Generalized Julia-Carathéodory theorem to arbitrary sets

Proved Julia's lemma in an abstract setting

Improved classical results for weighted Dirichlet and Besov spaces

Abstract

Given a reproducing kernel $k$ on a nonempty set $X$, we define the reproductive boundary of $X$ with respect to $k$. Furthermore, we generalize the well known nontangential and horocyclic approach regions of the unit circle to this new kind of boundary.
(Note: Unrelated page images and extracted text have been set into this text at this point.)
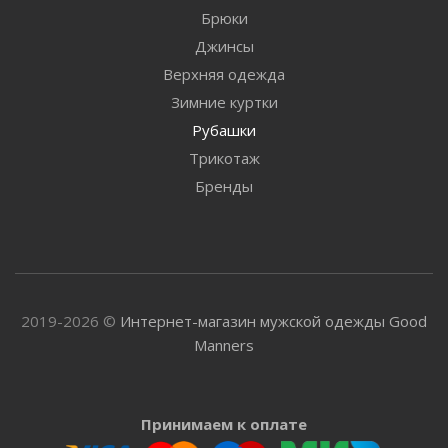
Брюки
Джинсы
Верхняя одежда
Зимние куртки
Рубашки
Трикотаж
Бренды
2019-2026 ©
Интернет-магазин мужской одежды Good
Manners
Принимаем к оплате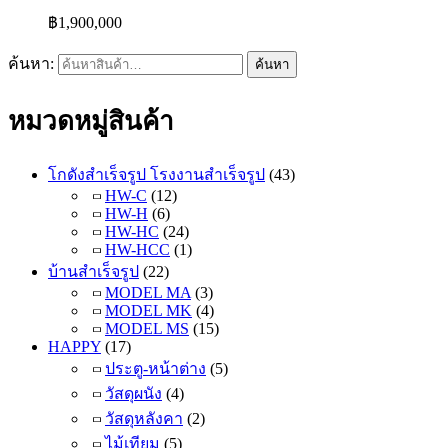
฿
1,900,000
ค้นหา:
ค้นหา
หมวดหมู่สินค้า
โกดังสำเร็จรูป โรงงานสำเร็จรูป
(43)
HW-C
(12)
HW-H
(6)
HW-HC
(24)
HW-HCC
(1)
บ้านสำเร็จรูป
(22)
MODEL MA
(3)
MODEL MK
(4)
MODEL MS
(15)
HAPPY
(17)
ประตู-หน้าต่าง
(5)
วัสดุผนัง
(4)
วัสดุหลังคา
(2)
ไม้เทียม
(5)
We also introduce the concept of a composition factor of $k$, an abstract analogue of analytic selfmaps of the unit disk. Using these notions, we obtain a far reaching generalization of the Julia-Carath\'eodory theorem, stated on an arbitrary set. We also prove Julia's lemma in the abstract setting and give sufficient conditions for the convergence of iterates of some selfmaps. As an application we improve the classical theorem on the unit disk for contractive multipliers of standard weighted Dirichlet spaces, as well as Besov spaces on the unit ball. Many examples and questions are provided for these novel objects of study.